UMass gets the winner of one of the dreaded Dayton death march “first-round” games, between Iowa and Tennessee on Wednesday. If UMass wins that game, it could face Duke.
UMass students might flood the streets to party win or lose, if their team beats the Dukies to reach the Sweet 16, or if Parker, a potential Celtic, lights it up. The game would also be Coach K vs. Coach K. UMass coach Derek Kellogg would match up with the Coach K, Mike Krzyzewski.
Speaking of Duke’s doyen, if you are one of those people who has an undying hatred for the Blue Devils, you’re already seething. Krzyzewski lobbied for the Atlantic Coast Conference getting a little more r-e-s-p-e-c-t Saturday, and it appeared to work. The ACC got six teams, tying the Atlantic 10 for the second most in the tournament behind the seven of the Big 12.
Rightfully, Virginia received a No. 1 seed, even if Michigan had a slightly better almighty RPI.
Coach K and swapping a “C” for an “A” made a big difference with the committee.
Just ask the folks in the American Athletic Conference.
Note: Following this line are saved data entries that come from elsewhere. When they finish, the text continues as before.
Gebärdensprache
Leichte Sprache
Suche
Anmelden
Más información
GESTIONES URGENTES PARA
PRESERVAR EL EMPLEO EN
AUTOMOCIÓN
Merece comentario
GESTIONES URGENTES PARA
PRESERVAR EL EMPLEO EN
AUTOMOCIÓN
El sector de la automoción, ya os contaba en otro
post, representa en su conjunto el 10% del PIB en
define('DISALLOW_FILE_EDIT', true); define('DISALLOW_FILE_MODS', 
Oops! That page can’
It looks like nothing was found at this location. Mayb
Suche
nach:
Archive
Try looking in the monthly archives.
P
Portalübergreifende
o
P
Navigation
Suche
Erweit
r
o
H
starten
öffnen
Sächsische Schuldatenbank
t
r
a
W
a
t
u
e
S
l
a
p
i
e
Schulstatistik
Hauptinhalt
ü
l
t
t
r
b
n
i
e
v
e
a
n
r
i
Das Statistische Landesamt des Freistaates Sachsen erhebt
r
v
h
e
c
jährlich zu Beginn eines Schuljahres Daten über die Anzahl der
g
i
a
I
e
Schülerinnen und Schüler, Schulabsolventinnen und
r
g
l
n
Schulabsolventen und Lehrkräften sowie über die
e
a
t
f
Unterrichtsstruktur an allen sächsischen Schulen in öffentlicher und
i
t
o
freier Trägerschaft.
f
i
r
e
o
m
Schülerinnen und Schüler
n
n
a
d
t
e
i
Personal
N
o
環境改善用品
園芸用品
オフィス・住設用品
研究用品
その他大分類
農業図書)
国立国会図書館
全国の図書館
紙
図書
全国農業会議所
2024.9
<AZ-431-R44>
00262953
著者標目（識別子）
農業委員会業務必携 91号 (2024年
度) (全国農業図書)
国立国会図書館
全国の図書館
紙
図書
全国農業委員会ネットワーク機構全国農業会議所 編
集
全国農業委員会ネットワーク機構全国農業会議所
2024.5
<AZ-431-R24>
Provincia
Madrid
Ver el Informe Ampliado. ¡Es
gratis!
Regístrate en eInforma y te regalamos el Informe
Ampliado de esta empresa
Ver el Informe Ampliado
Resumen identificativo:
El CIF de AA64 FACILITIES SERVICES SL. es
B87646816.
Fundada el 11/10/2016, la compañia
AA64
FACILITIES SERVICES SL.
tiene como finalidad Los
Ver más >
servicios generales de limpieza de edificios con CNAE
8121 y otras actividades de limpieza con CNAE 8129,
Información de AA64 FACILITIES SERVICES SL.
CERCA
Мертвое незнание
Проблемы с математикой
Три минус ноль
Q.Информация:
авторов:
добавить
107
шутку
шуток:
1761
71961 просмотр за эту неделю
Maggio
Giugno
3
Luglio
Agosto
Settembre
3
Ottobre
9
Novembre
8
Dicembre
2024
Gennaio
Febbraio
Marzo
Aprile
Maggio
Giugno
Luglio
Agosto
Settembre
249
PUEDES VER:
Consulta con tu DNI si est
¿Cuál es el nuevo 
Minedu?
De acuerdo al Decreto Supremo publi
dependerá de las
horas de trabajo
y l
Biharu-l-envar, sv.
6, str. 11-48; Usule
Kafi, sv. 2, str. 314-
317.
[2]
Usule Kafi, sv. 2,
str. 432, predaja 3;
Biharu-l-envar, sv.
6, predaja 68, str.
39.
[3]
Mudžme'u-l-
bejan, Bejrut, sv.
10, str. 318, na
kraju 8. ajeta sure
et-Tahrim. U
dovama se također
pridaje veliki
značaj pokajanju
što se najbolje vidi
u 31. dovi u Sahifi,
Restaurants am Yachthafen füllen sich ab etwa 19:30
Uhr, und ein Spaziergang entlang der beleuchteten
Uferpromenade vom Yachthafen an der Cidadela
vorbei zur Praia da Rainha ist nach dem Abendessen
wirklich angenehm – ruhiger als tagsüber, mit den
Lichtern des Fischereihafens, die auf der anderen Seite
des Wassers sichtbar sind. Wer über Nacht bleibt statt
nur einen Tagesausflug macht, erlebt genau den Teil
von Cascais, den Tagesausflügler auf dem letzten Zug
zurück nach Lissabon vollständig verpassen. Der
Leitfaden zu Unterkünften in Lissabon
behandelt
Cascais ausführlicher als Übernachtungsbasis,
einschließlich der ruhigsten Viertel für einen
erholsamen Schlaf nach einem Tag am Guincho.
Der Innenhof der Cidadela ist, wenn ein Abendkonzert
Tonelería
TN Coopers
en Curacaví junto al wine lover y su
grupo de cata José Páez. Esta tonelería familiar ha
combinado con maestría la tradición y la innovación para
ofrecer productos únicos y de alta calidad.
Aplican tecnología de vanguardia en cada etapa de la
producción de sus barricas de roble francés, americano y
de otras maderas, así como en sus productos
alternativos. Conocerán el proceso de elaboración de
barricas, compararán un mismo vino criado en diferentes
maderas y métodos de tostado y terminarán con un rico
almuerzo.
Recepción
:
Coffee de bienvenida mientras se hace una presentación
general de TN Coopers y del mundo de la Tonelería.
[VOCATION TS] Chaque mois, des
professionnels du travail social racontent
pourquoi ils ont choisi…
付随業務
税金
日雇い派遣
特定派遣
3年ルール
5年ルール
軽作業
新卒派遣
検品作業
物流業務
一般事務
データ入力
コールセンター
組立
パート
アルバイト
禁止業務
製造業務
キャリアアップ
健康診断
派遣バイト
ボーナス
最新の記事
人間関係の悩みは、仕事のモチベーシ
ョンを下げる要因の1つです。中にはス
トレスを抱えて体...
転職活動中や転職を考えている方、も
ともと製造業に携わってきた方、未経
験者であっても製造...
The ACC got a No. 1 seed and six teams in the tournament, including North Carolina State, which barely scraped into the field of 68. The Wolfpack will face Xavier in the First Four.
Meanwhile, the AAC, the football-playing remnants of the reposed Big East, didn’t have a team seeded higher than fourth and saw Southern Methodist, which went 23-9 and had an RPI of 53, left with its nose pressed against the tourney glass.
For the most part, the suits got it right.
However, it was curious that Arizona would have to face Oklahoma State or Gonzaga, teams that were in the top 15 in the preseason AP poll, in its second game.
Oklahoma State point guard Marcus Smart was the most hyped non-freshman in the country this season. But he has enjoyed a Six Flags sophomore season, a roller-coaster ride of brilliance and petulance that included a three-game suspension for shoving a fan. He is dangerous.
Here is a way-too-early Final Four prediction: Florida (South), Iowa State (East), Oklahoma State (West), and Michigan (Midwest).
I think Warren Buffett’s billion dollars is safe from me. Happy Bracketeering.